Russia's Armata T-14 Tank Could Be Super Dangerous on the Battlefield (But There Is One Simple Problem)
A British Army intelligence report offers an alarmist assessment of Russia’s new T-14 Armata main battle tank. Most U.S. defense analysts, however, are much more measured in their analysis of the new Russian machines. While the T-14 will likely be an excellent tank when it becomes operational, it is not quite the “revolution” that the British claim it to be. Moreover, it is far too expensive to produce in mass numbers.
“Without hyperbole, Armata represents the most revolutionary step change in tank design in the last half century,” states a British Army intelligence report cited by The Telegraph.
But most U.S. assessments suggest that’s exactly what the British report is: hyperbole. As The Telegraph notes, the British intelligence document questions the U.K. Ministry of Defense’s current defense strategy, which does not call for Great Britain to plan for a new combat vehicle to replace its Challenger 2 main battle tank. “Are we on the cusp of a new technological arms race? Has an understandable focus on defeating the single threat of IEDs distracted Western military vehicle designers? Challenger 2 [the British tank], with life extension programmes, is currently due to remain in service until 2035. Is it time to rethink?” the report asks.
To be sure, the report does have some valid points. The T-14 does have some very impressive features. “As a complete package, Armata certainly deserves its billing as the most revolutionary tank in a generation,” the intelligence brief states according to The Telegraph. “For the first time, a fully automated, digitised, unmanned turret has been incorporated into a main battle tank. And for the first time a tank crew is embedded within an armoured capsule in the hull front.”
While the report excerpts in The Telegraph don’t mention it, U.S. analysts note that many of the Armata’s advanced survivability features are drawn from the Israeli Merkava series. Nonetheless, the Russian seem to have advanced the state-of-the-art in terms of reactive armor and active protection. Indeed, if the Russian Afghanit active protection system works as advertised, the Armata could prove to be a serious problem for the West if it were ever produced in numbers. However, most Western analysts—government and private sector—are dubious about Russian claims that their APS can defeat kinetic energy rounds.
However, even if the Armata was as dangerous as the British report claims, Russia is not likely to be able to afford the expensive new machine in the huge quantities. Using the British reports own numbers—120 Armata tanks produced per year—CNA Corporation research scientist Mike Kofman, a prominent Russian military affairs expert in Washington, noted it would take nearly 21 years to replace Russia’s 2500 operational tanks with T-14s.

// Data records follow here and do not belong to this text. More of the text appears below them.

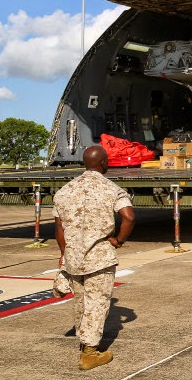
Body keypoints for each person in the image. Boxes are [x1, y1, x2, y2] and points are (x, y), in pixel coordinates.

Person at [53, 146, 135, 371]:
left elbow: (59, 228)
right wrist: (119, 240)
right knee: (97, 303)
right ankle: (90, 353)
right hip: (99, 258)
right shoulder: (111, 189)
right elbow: (128, 217)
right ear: (104, 163)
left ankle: (83, 342)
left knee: (80, 302)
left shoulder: (65, 191)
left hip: (74, 258)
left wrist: (64, 254)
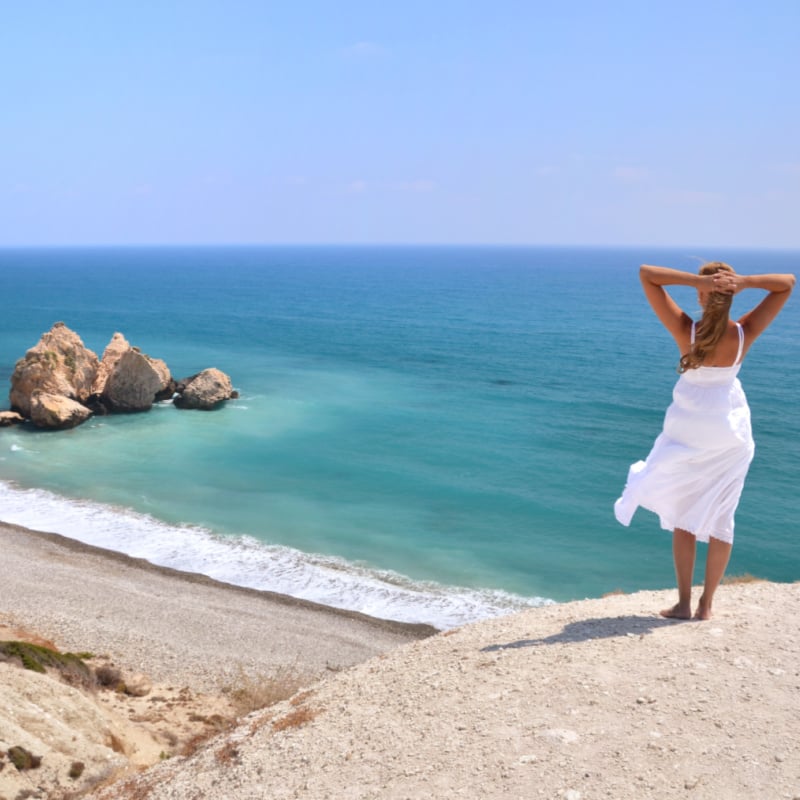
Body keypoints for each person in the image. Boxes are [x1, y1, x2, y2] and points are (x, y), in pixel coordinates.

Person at [614, 262, 795, 620]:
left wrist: (697, 280)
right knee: (722, 516)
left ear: (701, 294)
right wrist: (744, 282)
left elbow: (646, 274)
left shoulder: (687, 332)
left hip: (689, 429)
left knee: (685, 516)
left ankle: (683, 603)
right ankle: (706, 605)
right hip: (729, 433)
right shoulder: (744, 333)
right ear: (729, 294)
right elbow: (787, 283)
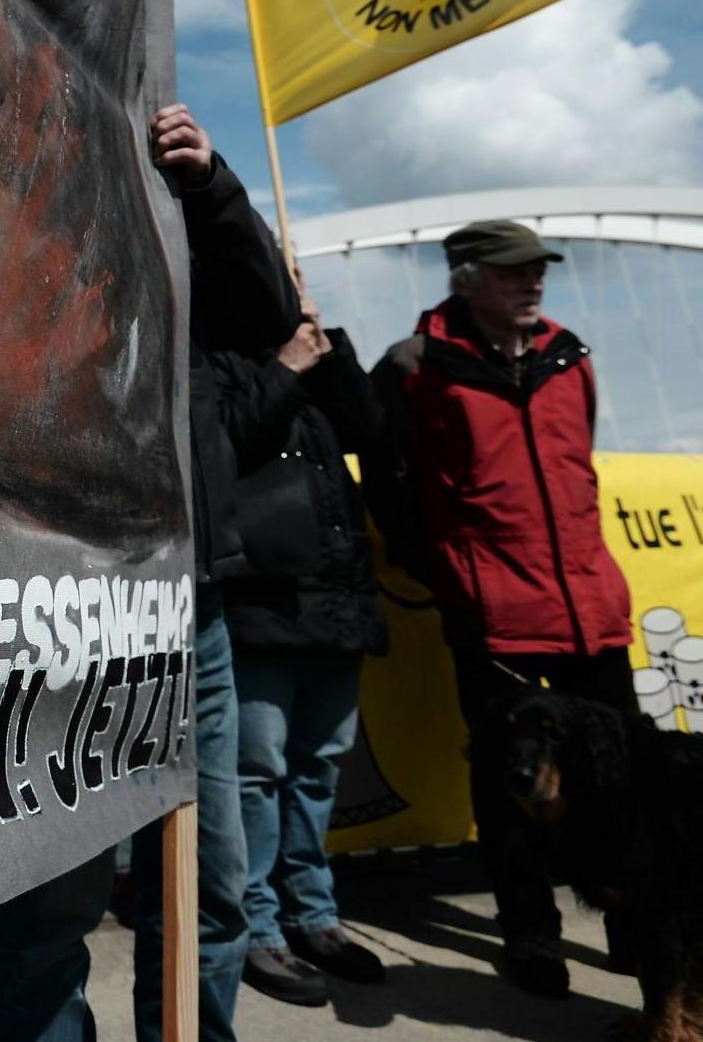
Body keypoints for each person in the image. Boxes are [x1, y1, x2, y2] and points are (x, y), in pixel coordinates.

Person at [0, 104, 298, 1042]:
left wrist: (209, 185)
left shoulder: (181, 260)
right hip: (61, 615)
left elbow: (268, 312)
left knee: (210, 884)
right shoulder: (1, 250)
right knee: (51, 903)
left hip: (187, 613)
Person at [368, 220, 635, 1001]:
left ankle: (630, 921)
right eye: (514, 271)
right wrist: (450, 574)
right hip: (494, 613)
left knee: (615, 779)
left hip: (591, 605)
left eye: (537, 271)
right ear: (465, 278)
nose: (533, 283)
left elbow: (576, 467)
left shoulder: (569, 353)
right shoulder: (414, 368)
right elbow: (390, 486)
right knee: (508, 785)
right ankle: (529, 935)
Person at [221, 270, 387, 1008]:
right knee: (256, 773)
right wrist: (284, 367)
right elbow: (228, 442)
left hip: (335, 603)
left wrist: (330, 348)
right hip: (263, 604)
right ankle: (256, 927)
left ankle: (312, 914)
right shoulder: (222, 361)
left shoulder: (318, 356)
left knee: (318, 767)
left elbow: (371, 431)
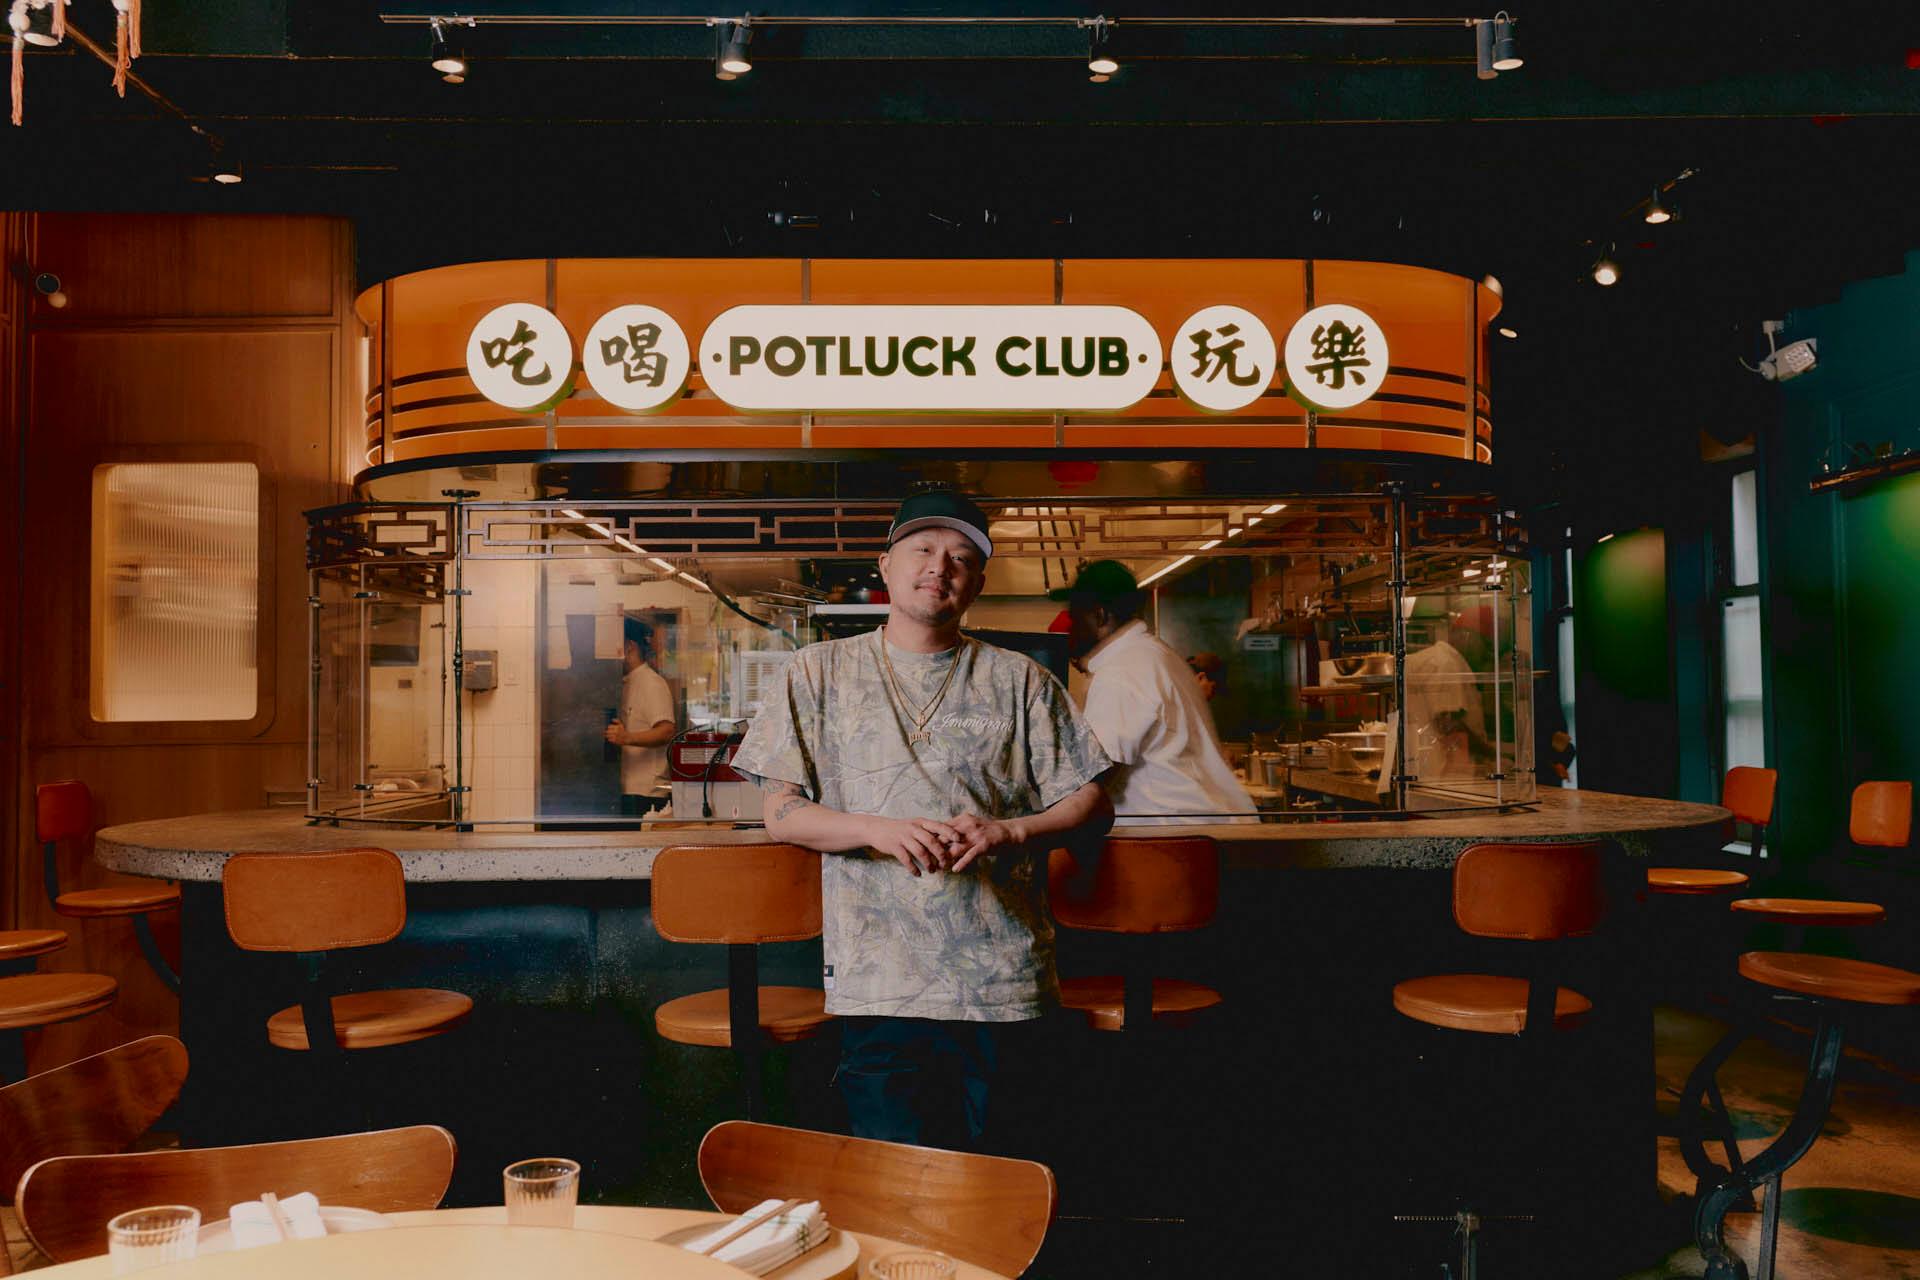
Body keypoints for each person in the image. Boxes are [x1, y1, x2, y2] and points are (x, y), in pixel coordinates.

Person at [731, 488, 1113, 1150]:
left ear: (977, 583)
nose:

That’s if the Kremlin has the financial wherewithal to buy that many Armata tanks—which is somewhat dubious.
Kofman noted that the Russians simply do not have the money to afford a huge fleet of T-14 tanks nor has the Armata family completed development. “There is an irony to the British report, and similar such publications by military establishments bemoaning their land forces, in that the Russian Ministry of Defense can no more afford to replace its armor fleet with Armatas than anyone else,” Kofman said.
Most analysts tracking the Kremlin’s military developments agree that the principal tank used by the Russian Ground Forces through the 2020s will be the relatively cost effective T-72B3. Even the T-90A is too expensive. “In the coming years the principal battle tank that NATO will have to face in Europe is not even the T-90A, it is the T-72B3, which Western counterparts can handle,” Kofman said. “There are still years of field trials ahead for the Armata—tinkering, and changes, with lingering questions on the final version and what the Russian military will ultimately be able to afford in quantity versus for arms expo shows.”